3. Witnessing – “He that watereth shall be watered also himself.” – Proverbs 11:24. A vital part of our Christian experience is to communicate our faith with those who have not yet known the Saviour, showing them how great a friend we have found in Jesus. Of His people God says “ye are my witnesses, saith the LORD, that I am God.” Isaiah 43:12. It is through the testimony of our lives that the world gets to know of the God of heaven. Jesus says “Let your light so shine before men, that they may see your good works, and glorify your Father which is in heaven.” – Matthew 5:16. When we live according to God’s will, the world will see the goodness of God in us, and will be led to glorify Him. However, not only are our lives to testify of God, we are also to speak with our mouths, telling others about the Redeemer.
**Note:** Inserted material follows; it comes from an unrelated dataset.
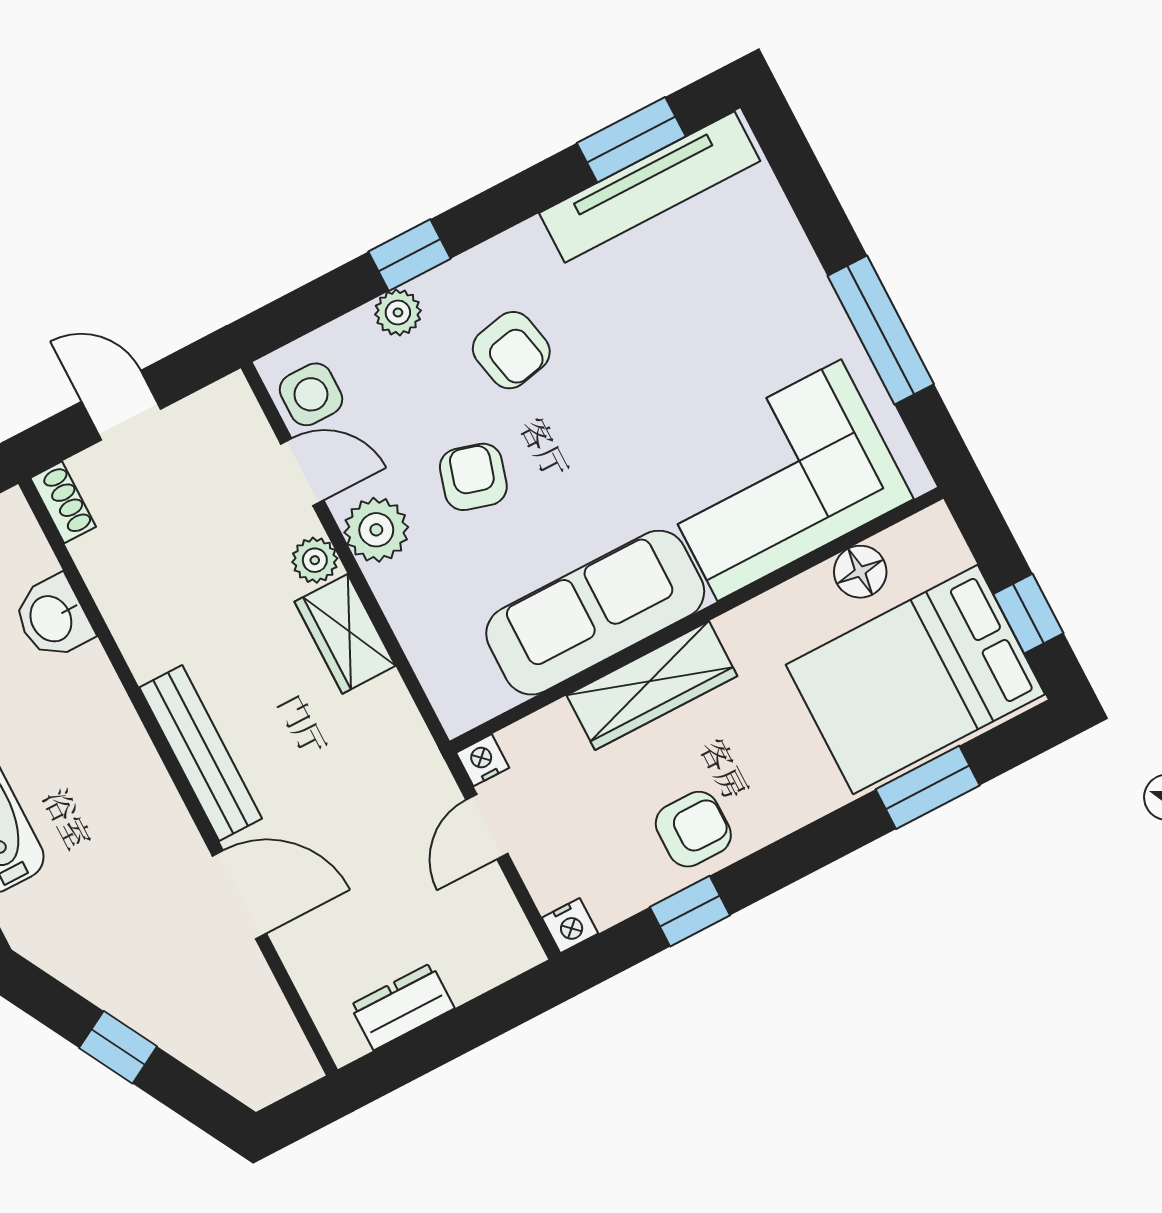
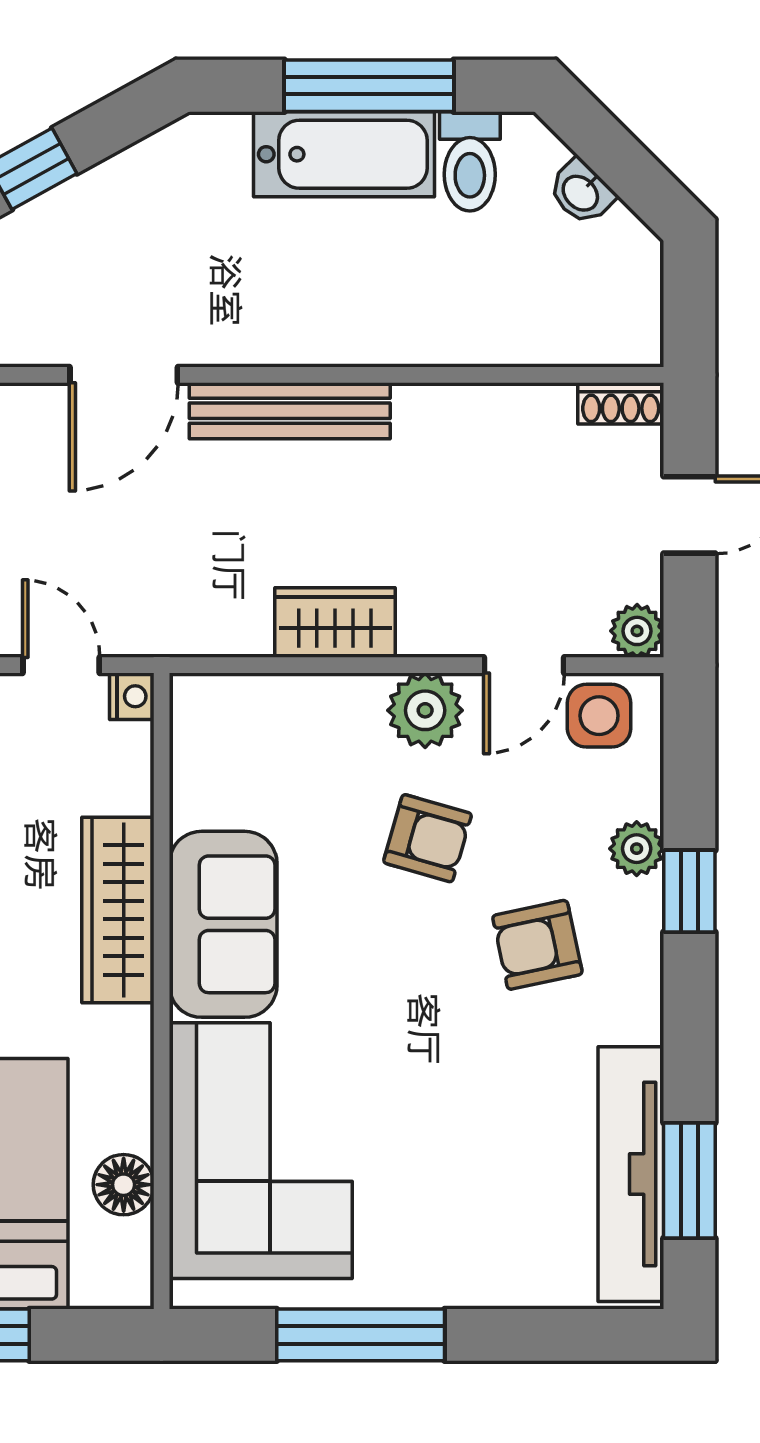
plant: (315, 560) -> (637, 631), moved
sofa: (595, 613) -> (223, 924), width x0.73
washbasin: (53, 618) -> (508, 331), removed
Christ says “Go ye therefore, and teach all nations, baptizing them in the name of the Father, and of the Son, and of the Holy Ghost” Matthew 28:20. This is a duty of every faithful Christian and not just a few, or the ordained ministers, as others have supposed. As we share the gospel with others, our Christian experience grows richer and our souls are uplifted as we see others come to the Saviour through our labors.
So in spite of the virus and the lockdown, remember these three remain vital to our walk with the Lord and are never to stop. Ensure you make good use of them as a good and faithful steward.